Stored data entries
┄┄┄┄┄┄┄┄┄┄┄┄┄┄┄┄┄┄┄┄

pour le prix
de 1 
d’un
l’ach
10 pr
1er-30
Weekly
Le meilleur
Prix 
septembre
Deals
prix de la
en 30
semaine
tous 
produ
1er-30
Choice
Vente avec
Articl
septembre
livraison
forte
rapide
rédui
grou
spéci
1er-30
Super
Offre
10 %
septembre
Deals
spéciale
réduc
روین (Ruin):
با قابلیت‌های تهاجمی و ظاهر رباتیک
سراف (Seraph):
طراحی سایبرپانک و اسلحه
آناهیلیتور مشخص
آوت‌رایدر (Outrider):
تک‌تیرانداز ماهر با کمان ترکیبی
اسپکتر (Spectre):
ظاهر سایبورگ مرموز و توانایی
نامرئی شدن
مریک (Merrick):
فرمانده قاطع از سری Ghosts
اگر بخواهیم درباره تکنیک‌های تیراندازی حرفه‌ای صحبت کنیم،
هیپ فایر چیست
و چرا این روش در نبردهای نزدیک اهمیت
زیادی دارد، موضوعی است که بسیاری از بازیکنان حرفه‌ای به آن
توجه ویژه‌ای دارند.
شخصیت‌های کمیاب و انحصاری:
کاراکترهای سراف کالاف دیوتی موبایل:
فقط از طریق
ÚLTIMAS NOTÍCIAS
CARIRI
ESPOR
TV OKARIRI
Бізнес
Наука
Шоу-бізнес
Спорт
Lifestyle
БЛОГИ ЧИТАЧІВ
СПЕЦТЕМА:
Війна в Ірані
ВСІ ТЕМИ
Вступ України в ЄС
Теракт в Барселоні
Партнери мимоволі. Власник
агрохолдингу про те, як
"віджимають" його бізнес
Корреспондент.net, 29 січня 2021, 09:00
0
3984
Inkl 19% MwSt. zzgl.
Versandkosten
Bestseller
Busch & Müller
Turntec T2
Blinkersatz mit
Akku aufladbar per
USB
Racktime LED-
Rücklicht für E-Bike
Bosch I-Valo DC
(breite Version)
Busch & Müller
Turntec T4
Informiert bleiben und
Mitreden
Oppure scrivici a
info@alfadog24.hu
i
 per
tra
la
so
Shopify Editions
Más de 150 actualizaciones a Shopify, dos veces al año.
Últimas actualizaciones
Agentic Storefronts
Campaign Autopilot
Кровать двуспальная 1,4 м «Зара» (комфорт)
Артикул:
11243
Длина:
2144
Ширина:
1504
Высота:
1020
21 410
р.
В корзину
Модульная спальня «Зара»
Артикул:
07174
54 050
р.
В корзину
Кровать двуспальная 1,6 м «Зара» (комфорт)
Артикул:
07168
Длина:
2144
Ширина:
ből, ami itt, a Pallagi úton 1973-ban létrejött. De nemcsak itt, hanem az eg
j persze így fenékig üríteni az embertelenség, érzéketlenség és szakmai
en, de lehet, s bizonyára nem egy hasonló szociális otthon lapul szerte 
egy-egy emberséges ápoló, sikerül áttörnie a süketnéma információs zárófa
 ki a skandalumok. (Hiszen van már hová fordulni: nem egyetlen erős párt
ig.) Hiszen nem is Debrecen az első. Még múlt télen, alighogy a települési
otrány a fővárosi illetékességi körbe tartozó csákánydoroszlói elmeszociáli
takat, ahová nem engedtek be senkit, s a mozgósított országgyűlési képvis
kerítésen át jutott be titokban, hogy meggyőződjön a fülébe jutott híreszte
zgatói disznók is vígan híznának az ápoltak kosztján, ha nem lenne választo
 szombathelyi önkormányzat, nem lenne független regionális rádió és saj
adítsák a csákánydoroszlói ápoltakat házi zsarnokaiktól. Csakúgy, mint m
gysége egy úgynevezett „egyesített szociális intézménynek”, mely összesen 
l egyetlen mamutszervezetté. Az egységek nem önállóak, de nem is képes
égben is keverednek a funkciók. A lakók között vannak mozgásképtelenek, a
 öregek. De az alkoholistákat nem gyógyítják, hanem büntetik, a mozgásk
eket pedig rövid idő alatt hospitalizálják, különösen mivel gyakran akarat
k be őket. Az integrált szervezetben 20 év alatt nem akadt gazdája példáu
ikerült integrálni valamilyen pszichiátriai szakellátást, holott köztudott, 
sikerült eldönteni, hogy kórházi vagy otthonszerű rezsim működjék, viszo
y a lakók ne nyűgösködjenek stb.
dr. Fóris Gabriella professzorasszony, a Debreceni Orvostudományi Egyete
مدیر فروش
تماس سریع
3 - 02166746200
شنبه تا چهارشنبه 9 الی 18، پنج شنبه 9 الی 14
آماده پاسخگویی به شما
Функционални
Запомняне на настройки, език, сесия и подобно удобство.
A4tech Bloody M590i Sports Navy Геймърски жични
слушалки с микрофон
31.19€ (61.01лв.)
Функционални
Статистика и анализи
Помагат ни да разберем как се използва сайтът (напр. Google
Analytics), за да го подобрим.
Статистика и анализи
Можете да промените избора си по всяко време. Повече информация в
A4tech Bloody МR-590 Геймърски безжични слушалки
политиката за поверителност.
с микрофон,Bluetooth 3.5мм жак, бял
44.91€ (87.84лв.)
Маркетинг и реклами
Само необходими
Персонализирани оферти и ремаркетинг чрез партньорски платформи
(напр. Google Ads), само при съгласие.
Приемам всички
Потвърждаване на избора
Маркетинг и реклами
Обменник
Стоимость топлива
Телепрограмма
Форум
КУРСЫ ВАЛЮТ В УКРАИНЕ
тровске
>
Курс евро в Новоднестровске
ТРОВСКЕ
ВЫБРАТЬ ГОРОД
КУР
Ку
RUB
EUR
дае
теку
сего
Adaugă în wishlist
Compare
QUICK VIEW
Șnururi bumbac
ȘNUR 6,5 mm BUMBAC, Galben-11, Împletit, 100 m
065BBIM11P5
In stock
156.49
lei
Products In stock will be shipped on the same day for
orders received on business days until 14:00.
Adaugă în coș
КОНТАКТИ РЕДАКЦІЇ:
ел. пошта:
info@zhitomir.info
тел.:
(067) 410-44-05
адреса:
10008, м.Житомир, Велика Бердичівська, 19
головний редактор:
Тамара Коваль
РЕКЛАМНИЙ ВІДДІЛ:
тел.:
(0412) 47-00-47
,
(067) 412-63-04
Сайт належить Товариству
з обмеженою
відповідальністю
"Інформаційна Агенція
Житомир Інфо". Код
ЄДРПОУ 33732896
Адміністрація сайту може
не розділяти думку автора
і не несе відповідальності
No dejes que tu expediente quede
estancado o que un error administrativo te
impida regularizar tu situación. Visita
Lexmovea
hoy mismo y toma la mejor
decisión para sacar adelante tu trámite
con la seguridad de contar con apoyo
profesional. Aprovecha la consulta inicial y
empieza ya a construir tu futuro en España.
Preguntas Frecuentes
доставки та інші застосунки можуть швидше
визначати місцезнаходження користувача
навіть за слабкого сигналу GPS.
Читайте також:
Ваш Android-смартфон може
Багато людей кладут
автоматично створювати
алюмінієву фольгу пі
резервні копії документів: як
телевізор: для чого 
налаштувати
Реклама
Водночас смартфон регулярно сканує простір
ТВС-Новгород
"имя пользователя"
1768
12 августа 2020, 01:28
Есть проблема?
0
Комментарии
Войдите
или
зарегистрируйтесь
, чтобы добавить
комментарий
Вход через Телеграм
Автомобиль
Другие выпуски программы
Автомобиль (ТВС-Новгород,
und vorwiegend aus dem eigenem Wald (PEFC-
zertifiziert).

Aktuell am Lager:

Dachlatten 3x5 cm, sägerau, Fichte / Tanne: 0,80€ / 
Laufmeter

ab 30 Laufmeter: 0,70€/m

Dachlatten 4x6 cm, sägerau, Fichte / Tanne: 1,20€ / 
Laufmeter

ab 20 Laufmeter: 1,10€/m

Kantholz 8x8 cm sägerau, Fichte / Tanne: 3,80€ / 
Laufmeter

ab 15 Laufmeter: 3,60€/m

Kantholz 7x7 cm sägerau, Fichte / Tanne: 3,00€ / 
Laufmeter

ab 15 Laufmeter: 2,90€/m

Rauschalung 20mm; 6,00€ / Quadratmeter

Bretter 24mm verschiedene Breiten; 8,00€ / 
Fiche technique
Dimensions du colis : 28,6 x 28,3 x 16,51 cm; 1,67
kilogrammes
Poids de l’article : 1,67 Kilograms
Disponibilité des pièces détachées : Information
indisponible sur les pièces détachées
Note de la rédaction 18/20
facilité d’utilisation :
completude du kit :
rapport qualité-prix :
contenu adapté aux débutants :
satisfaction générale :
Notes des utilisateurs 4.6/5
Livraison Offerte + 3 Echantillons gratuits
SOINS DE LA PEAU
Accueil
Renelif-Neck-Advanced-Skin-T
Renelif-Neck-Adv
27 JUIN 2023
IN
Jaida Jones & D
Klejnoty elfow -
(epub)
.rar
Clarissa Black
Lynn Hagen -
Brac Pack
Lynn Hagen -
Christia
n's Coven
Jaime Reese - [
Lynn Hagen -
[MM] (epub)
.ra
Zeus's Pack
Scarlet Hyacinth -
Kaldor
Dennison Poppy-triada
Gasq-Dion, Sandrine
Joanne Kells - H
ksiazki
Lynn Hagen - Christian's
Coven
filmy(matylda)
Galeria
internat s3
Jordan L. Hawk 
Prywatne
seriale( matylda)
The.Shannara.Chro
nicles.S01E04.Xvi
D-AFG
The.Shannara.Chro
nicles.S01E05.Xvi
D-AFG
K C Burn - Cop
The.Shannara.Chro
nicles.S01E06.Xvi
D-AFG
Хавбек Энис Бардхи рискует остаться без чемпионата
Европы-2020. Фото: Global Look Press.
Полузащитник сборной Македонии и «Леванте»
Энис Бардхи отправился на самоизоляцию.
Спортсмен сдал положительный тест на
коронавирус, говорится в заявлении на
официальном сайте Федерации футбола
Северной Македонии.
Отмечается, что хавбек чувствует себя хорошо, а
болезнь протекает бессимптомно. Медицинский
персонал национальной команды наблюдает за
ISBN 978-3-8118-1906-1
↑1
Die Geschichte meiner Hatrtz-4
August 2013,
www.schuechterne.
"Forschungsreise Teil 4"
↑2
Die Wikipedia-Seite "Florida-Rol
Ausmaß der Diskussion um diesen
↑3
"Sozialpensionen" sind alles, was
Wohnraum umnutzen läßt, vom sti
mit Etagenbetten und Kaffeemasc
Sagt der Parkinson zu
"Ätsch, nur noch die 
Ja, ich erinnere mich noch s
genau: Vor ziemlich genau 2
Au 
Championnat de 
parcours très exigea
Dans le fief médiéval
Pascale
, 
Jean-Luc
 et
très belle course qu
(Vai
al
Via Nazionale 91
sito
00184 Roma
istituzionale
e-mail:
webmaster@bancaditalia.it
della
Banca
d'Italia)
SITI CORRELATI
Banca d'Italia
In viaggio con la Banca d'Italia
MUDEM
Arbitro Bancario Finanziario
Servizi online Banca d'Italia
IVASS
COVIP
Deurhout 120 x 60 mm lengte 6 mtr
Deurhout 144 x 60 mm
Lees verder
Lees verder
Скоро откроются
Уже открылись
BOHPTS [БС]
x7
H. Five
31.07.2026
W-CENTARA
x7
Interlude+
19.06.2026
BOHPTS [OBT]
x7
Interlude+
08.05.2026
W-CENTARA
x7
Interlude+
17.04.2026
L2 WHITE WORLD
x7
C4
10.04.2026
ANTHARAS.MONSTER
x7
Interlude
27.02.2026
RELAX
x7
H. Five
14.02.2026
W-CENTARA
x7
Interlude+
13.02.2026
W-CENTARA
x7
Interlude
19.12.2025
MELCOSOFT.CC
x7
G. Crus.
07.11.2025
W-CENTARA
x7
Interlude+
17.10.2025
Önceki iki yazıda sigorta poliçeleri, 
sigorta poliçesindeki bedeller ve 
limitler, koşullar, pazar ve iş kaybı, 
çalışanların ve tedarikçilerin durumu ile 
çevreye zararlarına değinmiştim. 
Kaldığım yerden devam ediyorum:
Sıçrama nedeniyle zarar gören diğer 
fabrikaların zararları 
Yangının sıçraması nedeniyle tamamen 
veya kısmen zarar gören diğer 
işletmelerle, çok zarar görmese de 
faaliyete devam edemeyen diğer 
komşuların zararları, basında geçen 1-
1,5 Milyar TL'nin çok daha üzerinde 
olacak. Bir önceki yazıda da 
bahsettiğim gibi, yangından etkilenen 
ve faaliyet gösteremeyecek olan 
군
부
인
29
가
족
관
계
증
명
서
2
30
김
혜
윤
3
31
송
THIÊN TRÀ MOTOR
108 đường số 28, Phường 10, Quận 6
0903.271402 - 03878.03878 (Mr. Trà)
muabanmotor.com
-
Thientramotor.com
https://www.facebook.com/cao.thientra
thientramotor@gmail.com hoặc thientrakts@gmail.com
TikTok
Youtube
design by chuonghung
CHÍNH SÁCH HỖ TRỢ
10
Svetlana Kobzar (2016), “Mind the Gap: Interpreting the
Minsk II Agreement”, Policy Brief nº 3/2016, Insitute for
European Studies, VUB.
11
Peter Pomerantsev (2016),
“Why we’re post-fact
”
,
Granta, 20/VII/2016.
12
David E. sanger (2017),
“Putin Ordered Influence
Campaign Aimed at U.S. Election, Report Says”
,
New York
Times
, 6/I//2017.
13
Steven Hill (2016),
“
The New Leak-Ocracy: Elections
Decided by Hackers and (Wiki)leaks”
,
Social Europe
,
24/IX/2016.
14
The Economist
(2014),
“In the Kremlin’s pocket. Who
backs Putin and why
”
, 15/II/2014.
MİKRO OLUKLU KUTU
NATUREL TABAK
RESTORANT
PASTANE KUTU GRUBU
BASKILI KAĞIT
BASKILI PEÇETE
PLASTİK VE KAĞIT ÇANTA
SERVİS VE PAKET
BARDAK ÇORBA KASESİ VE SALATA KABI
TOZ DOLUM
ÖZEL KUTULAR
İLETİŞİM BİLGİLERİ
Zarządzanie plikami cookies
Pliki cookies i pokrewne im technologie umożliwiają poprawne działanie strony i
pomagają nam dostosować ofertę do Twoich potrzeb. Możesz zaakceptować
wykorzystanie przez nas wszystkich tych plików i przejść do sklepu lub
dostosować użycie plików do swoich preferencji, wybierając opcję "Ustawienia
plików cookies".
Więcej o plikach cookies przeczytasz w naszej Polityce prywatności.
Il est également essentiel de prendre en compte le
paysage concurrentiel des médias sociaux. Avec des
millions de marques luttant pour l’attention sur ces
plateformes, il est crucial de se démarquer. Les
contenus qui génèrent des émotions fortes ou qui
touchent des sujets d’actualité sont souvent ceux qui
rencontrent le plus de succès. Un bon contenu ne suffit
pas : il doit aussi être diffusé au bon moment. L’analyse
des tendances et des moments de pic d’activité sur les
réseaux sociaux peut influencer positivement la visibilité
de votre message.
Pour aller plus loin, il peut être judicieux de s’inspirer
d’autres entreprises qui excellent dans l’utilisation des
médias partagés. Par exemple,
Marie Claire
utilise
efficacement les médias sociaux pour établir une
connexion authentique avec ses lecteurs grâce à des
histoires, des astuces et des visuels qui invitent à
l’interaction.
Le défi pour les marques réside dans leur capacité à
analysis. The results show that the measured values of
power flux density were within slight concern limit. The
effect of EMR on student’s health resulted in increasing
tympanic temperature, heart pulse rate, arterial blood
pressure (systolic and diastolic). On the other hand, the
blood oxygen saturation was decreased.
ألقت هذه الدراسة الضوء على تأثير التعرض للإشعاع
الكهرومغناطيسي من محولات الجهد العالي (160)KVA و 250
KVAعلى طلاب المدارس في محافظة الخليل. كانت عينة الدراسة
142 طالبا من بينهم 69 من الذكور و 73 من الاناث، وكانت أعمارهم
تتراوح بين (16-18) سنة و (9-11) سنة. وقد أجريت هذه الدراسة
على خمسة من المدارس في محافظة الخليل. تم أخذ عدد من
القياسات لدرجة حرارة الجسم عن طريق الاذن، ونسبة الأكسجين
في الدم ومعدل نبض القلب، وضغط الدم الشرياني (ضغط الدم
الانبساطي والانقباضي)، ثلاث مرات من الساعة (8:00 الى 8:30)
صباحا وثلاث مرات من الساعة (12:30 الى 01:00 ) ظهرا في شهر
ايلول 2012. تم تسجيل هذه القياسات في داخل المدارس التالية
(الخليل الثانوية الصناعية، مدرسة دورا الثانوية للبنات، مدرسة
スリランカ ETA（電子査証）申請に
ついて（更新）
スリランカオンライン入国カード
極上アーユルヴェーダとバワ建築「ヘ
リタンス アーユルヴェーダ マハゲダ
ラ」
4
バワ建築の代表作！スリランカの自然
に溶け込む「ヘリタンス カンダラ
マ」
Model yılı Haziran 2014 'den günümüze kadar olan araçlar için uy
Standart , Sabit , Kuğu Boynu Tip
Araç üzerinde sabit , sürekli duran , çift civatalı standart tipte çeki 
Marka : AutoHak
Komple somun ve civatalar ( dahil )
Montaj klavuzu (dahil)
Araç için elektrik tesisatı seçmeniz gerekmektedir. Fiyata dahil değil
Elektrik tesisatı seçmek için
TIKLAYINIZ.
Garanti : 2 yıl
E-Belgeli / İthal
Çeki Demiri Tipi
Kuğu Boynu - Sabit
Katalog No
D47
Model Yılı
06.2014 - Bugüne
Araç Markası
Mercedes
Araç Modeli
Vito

┄┄┄┄┄┄┄┄┄┄┄┄┄┄┄┄┄┄┄┄

The problem – Write out exactly the lines that fall from the line with "ISBN 978-3-8118-1906-1" to the line with "David E. sanger" in the records above, keeping both ends.

Answer space –
ISBN 978-3-8118-1906-1
↑1
Die Geschichte meiner Hatrtz-4
August 2013,
www.schuechterne.
"Forschungsreise Teil 4"
↑2
Die Wikipedia-Seite "Florida-Rol
Ausmaß der Diskussion um diesen
↑3
"Sozialpensionen" sind alles, was
Wohnraum umnutzen läßt, vom sti
mit Etagenbetten und Kaffeemasc
Sagt der Parkinson zu
"Ätsch, nur noch die 
Ja, ich erinnere mich noch s
genau: Vor ziemlich genau 2
Au 
Championnat de 
parcours très exigea
Dans le fief médiéval
Pascale
, 
Jean-Luc
 et
très belle course qu
(Vai
al
Via Nazionale 91
sito
00184 Roma
istituzionale
e-mail:
webmaster@bancaditalia.it
della
Banca
d'Italia)
SITI CORRELATI
Banca d'Italia
In viaggio con la Banca d'Italia
MUDEM
Arbitro Bancario Finanziario
Servizi online Banca d'Italia
IVASS
COVIP
Deurhout 120 x 60 mm lengte 6 mtr
Deurhout 144 x 60 mm
Lees verder
Lees verder
Скоро откроются
Уже открылись
BOHPTS [БС]
x7
H. Five
31.07.2026
W-CENTARA
x7
Interlude+
19.06.2026
BOHPTS [OBT]
x7
Interlude+
08.05.2026
W-CENTARA
x7
Interlude+
17.04.2026
L2 WHITE WORLD
x7
C4
10.04.2026
ANTHARAS.MONSTER
x7
Interlude
27.02.2026
RELAX
x7
H. Five
14.02.2026
W-CENTARA
x7
Interlude+
13.02.2026
W-CENTARA
x7
Interlude
19.12.2025
MELCOSOFT.CC
x7
G. Crus.
07.11.2025
W-CENTARA
x7
Interlude+
17.10.2025
Önceki iki yazıda sigorta poliçeleri, 
sigorta poliçesindeki bedeller ve 
limitler, koşullar, pazar ve iş kaybı, 
çalışanların ve tedarikçilerin durumu ile 
çevreye zararlarına değinmiştim. 
Kaldığım yerden devam ediyorum:
Sıçrama nedeniyle zarar gören diğer 
fabrikaların zararları 
Yangının sıçraması nedeniyle tamamen 
veya kısmen zarar gören diğer 
işletmelerle, çok zarar görmese de 
faaliyete devam edemeyen diğer 
komşuların zararları, basında geçen 1-
1,5 Milyar TL'nin çok daha üzerinde 
olacak. Bir önceki yazıda da 
bahsettiğim gibi, yangından etkilenen 
ve faaliyet gösteremeyecek olan 
군
부
인
29
가
족
관
계
증
명
서
2
30
김
혜
윤
3
31
송
THIÊN TRÀ MOTOR
108 đường số 28, Phường 10, Quận 6
0903.271402 - 03878.03878 (Mr. Trà)
muabanmotor.com
-
Thientramotor.com
https://www.facebook.com/cao.thientra
thientramotor@gmail.com hoặc thientrakts@gmail.com
TikTok
Youtube
design by chuonghung
CHÍNH SÁCH HỖ TRỢ
10
Svetlana Kobzar (2016), “Mind the Gap: Interpreting the
Minsk II Agreement”, Policy Brief nº 3/2016, Insitute for
European Studies, VUB.
11
Peter Pomerantsev (2016),
“Why we’re post-fact
”
,
Granta, 20/VII/2016.
12
David E. sanger (2017),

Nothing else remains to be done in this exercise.